Ao sabor da "orelha de macaco"
Mensalmente, o dia parecia brilhar um pouco mais!
No primeiro ou no segundo final de semana de cada mês, isso lá nos idos dos anos 1985 a 1990, a missão de meu pai e meu avô consistia em fazer uma viagem de barco pelo Rio Tocantins, de Babaçulândia-TO a Carolina-MA.
Na condição de aposentado, meu avô aproveitava o momento para transportar passageiros, e meu pai ia com ele.
No final da tarde de domingo eles dedicavam o ofício da arte de carpinteiro para realizar os ajustes na embarcação chamada "Rainha do Tocantins". Era como se eles estivessem fazendo revisão em um carro. Conferiam o óleo e a bomba de água do motor. Completavam o tanque para uma viagem que duraria 4 horas ininterruptas. Verificavam se o casco da embarcação tinha alguma rachadura. Lavavam os "estrados" e conferiam se as escapadas estavam firmes para armar as redes dos passageiros. A lona dos lados da embarcação eram conferidas, pois ajudariam a minimizar o sol nascente e poente.
Na segunda-feira, por volta das 5h30 da manhã, lá estavam eles: meu pai, meu avô e os passageiros embarcando para mais uma viagem que lhes garantiria o acesso ao "carnê da aposentadoria" na cidade Carolina-MA. Alternativamente, o transporte marítimo por eles praticado era o mais rápido e mais econômico.
Às 5h30 da segunda-feira meu pai funcionava o motor da "Rainha do Tocantins". Aos poucos, cerca de cinco a dez passageiro iniciavam o embarque à busca do tão esperado "carnê", uma espécie de cheque que o governo federal, na figura do INSS - Instituto Nacional de Seguridade Social, emitia aos aposentados. Os carnês, por sua vez, eram "trocados" nos comércios por gêneros alimentícios, e tantas outras coisas.
Sem condição de ir com nosso pai naquelas viagens, ficávamos, meus irmãos, irmãs e eu, aguardando o chegada dele no fim da tarde, lá por volta das 17h50 (a noite já estava quase chegando).
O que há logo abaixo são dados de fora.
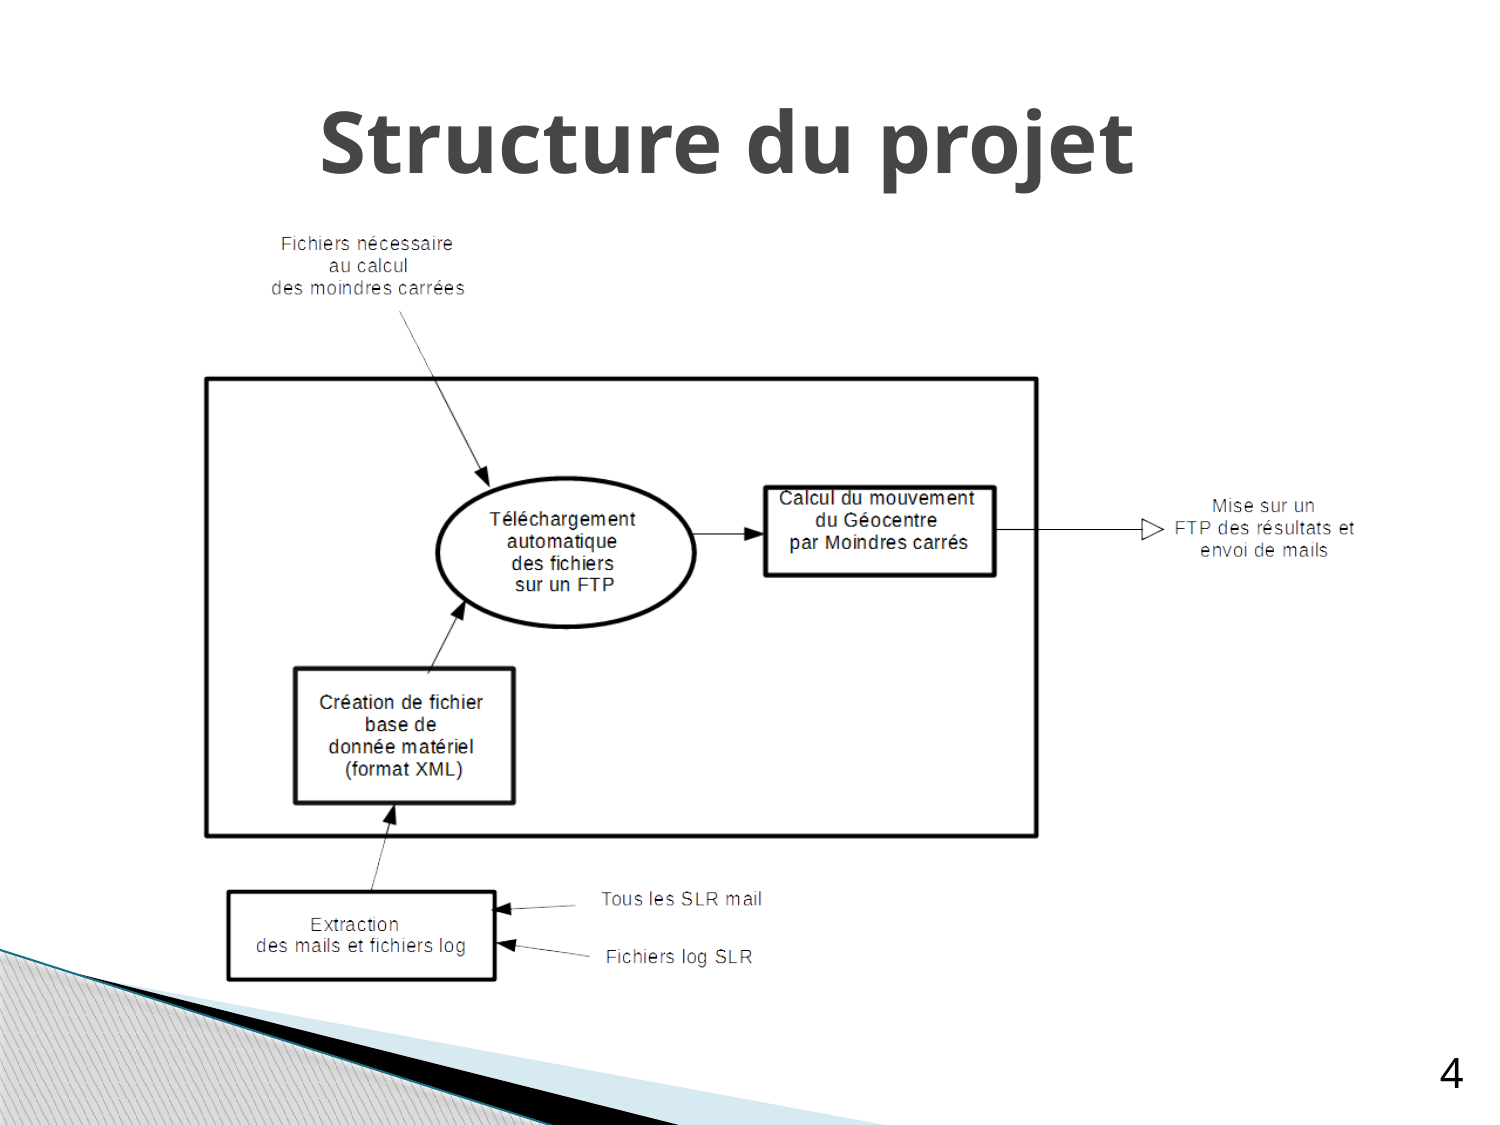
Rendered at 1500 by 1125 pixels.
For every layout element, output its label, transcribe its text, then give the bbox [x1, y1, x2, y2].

Lá da rampa, local de acesso ao Rio Tocantins na pequena Babaçulândia-TO, íamos aguardar o retorno deles. Ao longe, lá da curva do rio, da chamada "volta da Fazenda Castelo" enxergávamos algo parecido com uma embarcação. A cada minuto em que eles se aproximavam da "rampa", o som inconfundível no "motor 18 cavalos" dava lugar à alegria nos olhos, no coração e na boca que iria degustar a tão sonhada e esperada "orelha de macaco".
À medida que se aproximava do porto, a "Rainha do Tocantins" era reconhecida por suas cores sempre pujante e o motor também cuidadosamente mantido.
O retorno da embarcação, em cada uma de suas viagens, trazia alegria no peito daquele barqueiro, o meu pai, ao saber que seus filhos - éramos 8 - estariam aguardando a "orelha de macaco". Com certeza, não seria uma para cada filho, pois o dinheiro que ganhava com o transporte dos passageiros serviria, também, para comprar o arroz, o feijão, o óleo - o sustento da casa.
Guardada, cuidadosamente, as "orelhas de macaco", cerca de umas quatro, eram repartidas por nossa mãe. Enquanto ela as cortava meu pai falava da viagem para nós. Dizia que tudo tinha dado certo. A viagem tinha sido tranquila. Sem nada de ventos fortes ou de encalhamento da embarcação nos bancos de areia, principalmente os que ficavam próximos da "ilha dos botes". Certa vez eles disseram que viram os botos e alguns cardumes.
Mesmo sem suco ou refrigerante, talvez com um pouco de chá ou de café, comíamos a tão esperada "orelha de macaco". Ela era extraordinária ao nosso paladar. Saciados, pelo menos psicologicamente, agradecíamos ao nosso pai por aquele maravilhoso petisco, o qual, com certeza, no próximo mês, estaria à nossa mesa - em pouca quantidade -, mas com a satisfação de um pai que não media esforços para cuidar de seus filhos.
Sabíamos da chegada das próximas "orelhas de macaco" porque o meu avô (e meu pai) iria, novamente, buscar o seu "carnê de aposentado" em Carolina-MA, rompendo as águas do Rio Tocantins em sua querida "Rainha do Tocantins": a melhor embarcação que já conheci.
Hoje já não desfrutamos daquelas tão esperadas "orelhas de macaco", mas o seu sabor permanece em nossa memória!